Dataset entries
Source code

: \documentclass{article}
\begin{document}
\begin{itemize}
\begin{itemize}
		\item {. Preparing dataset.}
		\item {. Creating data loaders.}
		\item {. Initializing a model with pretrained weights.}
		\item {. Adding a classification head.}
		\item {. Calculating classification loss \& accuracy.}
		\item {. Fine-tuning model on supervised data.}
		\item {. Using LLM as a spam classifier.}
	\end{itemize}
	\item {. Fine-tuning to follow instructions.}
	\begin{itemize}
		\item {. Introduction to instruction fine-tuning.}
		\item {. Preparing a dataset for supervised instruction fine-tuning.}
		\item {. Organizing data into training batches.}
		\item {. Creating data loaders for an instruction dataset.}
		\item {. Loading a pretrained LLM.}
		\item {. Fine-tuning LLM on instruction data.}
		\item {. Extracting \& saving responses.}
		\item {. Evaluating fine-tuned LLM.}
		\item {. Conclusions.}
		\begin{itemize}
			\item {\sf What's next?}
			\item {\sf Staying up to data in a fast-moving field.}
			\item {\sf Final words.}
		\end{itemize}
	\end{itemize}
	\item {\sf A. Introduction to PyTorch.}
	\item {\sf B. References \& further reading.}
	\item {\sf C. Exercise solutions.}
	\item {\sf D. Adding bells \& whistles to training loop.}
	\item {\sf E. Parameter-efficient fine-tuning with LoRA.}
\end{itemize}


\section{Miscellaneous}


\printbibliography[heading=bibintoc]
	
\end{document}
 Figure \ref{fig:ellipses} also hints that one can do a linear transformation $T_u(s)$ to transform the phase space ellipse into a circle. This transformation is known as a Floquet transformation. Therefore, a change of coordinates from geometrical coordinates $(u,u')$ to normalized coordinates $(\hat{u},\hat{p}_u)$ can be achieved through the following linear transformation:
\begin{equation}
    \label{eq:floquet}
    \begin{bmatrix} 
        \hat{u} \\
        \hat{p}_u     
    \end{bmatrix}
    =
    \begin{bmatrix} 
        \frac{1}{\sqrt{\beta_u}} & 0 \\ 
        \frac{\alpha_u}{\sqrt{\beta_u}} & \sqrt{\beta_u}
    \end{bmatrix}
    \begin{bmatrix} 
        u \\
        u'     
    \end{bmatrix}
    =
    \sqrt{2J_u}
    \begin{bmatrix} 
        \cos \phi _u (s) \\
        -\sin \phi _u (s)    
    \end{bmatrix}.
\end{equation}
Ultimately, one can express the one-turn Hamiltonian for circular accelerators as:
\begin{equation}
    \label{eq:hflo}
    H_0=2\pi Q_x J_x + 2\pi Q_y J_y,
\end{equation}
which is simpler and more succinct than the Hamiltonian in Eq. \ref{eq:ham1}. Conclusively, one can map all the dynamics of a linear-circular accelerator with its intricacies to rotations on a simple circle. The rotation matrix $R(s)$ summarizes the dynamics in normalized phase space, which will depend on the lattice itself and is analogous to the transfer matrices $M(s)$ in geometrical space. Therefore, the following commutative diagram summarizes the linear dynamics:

▸ Your objective
Wherever a line in the data above contains the word "normalized", copy that line.

▸ Solved problem
 Figure \ref{fig:ellipses} also hints that one can do a linear transformation $T_u(s)$ to transform the phase space ellipse into a circle. This transformation is known as a Floquet transformation. Therefore, a change of coordinates from geometrical coordinates $(u,u')$ to normalized coordinates $(\hat{u},\hat{p}_u)$ can be achieved through the following linear transformation:
which is simpler and more succinct than the Hamiltonian in Eq. \ref{eq:ham1}. Conclusively, one can map all the dynamics of a linear-circular accelerator with its intricacies to rotations on a simple circle. The rotation matrix $R(s)$ summarizes the dynamics in normalized phase space, which will depend on the lattice itself and is analogous to the transfer matrices $M(s)$ in geometrical space. Therefore, the following commutative diagram summarizes the linear dynamics:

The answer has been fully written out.